It is my experience that remorse is a straight and narrow pathway to an open heart. Referred to in Buddhism as contrition, it is understood as a gateway to the awakening. Yet it is an emotion most of us ignore or avoid–tending to get distracted by guilt or shame instead. Guilt and shame are more familiar to most of us than genuine remorse. And unfortunately, guilt and shame will always keep us stuck in hurtful stories– Shame is “I am a bad person” rather than “I did something I regret.” Guilt is often “I should not have done that/said that/felt that” and the ensuing story of blame and recrimination and resentment we have toward ourselves, and probably also others, following that feeling of guilt. Guilt and shame come and go. We entertain them. We push them away–only to have them return unbidden. But remorse is different.

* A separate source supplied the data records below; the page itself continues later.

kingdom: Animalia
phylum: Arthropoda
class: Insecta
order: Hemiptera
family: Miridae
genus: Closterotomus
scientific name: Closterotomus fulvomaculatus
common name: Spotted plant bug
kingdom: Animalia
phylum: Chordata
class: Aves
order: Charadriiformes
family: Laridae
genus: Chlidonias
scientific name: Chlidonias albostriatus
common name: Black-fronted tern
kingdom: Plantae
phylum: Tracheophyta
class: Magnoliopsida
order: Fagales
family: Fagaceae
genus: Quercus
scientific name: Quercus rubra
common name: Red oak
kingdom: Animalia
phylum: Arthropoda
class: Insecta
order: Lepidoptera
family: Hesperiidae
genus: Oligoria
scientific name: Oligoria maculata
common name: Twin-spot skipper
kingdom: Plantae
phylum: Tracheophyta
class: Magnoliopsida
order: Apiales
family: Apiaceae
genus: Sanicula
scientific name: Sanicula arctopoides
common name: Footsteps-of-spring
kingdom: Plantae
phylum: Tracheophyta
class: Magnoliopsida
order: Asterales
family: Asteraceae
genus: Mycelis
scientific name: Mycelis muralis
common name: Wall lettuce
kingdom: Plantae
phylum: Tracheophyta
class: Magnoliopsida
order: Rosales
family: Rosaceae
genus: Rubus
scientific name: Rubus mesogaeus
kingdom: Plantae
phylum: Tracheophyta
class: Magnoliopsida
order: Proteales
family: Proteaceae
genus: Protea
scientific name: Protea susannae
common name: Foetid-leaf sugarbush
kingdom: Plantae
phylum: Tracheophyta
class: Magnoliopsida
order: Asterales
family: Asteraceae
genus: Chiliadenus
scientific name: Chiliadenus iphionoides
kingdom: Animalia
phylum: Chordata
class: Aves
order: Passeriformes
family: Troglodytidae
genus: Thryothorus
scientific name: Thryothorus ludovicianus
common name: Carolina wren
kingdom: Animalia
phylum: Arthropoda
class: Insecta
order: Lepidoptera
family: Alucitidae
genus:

Remorse is the gateway to an open heart because when we fully allow it, rather than reinforcing our sense of our “selves” as “bad”, it actually releases us from story about ourselves, it releases us from ego and connects us back into our shared humanity. Remorse is the forceful and purifying river of feeling that had been dammed up behind the shame and guilt and distraction and numbing out. It comes when we are willing to turn toward ourselves. When we are safe enough to fully allow ourselves to feel the depth of suffering that our actions or words have caused, when we allow deep empathic understanding of the suffering of another, and of our own suffering, to fully penetrate us such that our bodies want to get low, to fall on the floor, to weep. And the tears do come.
Remorse comes when we are strong enough, when we want deeply enough to heal, when we are brave enough to speak without qualification or story into a crucible of compassion the suffering we have caused: “I was abusive to this person who is dear to me.” or “I got angry with my baby.” or “I have held hatred toward my husband.” When we are able allow that the things that we feel the most ashamed of can be brought out into the open and confessed within a safe container, the power of remorse to open the heart and reconnect us with our true natures is profound.
The power of remorse is at the heart of the Five Element Emotional Healing System of the Shan Ren Dao, which has so deeply informed my personal healing and the work I do with my clients. Each of the Five Elements has a way of going out of balance emotionally and a key to coming back into balance, but remorse is the throughline. Remorse holds the power to reunite us with our own light. And our own light is a light that is deeply shared. As such, we come to know that every one of us has something we feel remorseful about, and every one of us is, in our true natures, only light.
Deeply felt remorse sometimes brings about a healing response from the body. During one Shan Ren Dao retreat, I witnessed a participant allow remorse for how much hatred she had held toward her parents start profusely bleeding from her nose. Because of the power of her remorse, through that nosebleed, her body was spontaneously releasing the toxins of hatred from her body. In allowing remorse for and releasing my own rage and disdain, I have witnessed my body mobilize and let go of those emotional toxins through intense but short-lived bladder infections, or ear infections, or fevers, or headaches. Our bodies are wise. The toxins from stuck negative emotion will fester under the radar and in time can turn into much more advanced disease. But allowing powerful remorse to move through us can trigger important physical expressions that, while sometimes intense, are usually quick and complete.
Sometimes remorse comes easily. We can allow it on our own. Particularly if we can summon connection with someone we revere, someone we hold as sacred and deeply compassionate, like Allah or Buddha or God, or a person we highly respect, like Martin Luther King or John Farmer or Sojourner Truth–someone who stood deeply in their integrity–and we imagine confessing what we feel remorse about, or we actually do confess it out loud, to this being we’ve called into our hearts, we can powerfully access remorse. Sometimes, we need the presense and containment of a healer who knows how to hold us in our light and who knows how to make space for us to go to our emotional depths. Sometimes we can give our confession and remorse to the river or to an ancient redwood or to the vastness of the sky.
What I have discovered from letting in remorse as a major aspect of my own healing journey is that there is no darkness in me that I can’t turn toward with compassion. There is no stone that cannot be turned in my own heart. And when new stones appear, I approach with care. I seek the support of my own healers. I sit with them until they’re ready to be turned. I know that the stones–the places of resistance, of stuckness, of frozenness and afflictive emotions–aren’t who I am. They are just wounded parts that need time and compassion and proper containment. Sometimes those places are ancient: generational trauma, generational rage and grief, generational abusive patterning. Knowing that the power of remorse is vast and ultimately impersonal, and that my small mind does not have to make sense of all that moves through my body and my heart, I do my best to surrender, to let the tears in, to give myself to the light.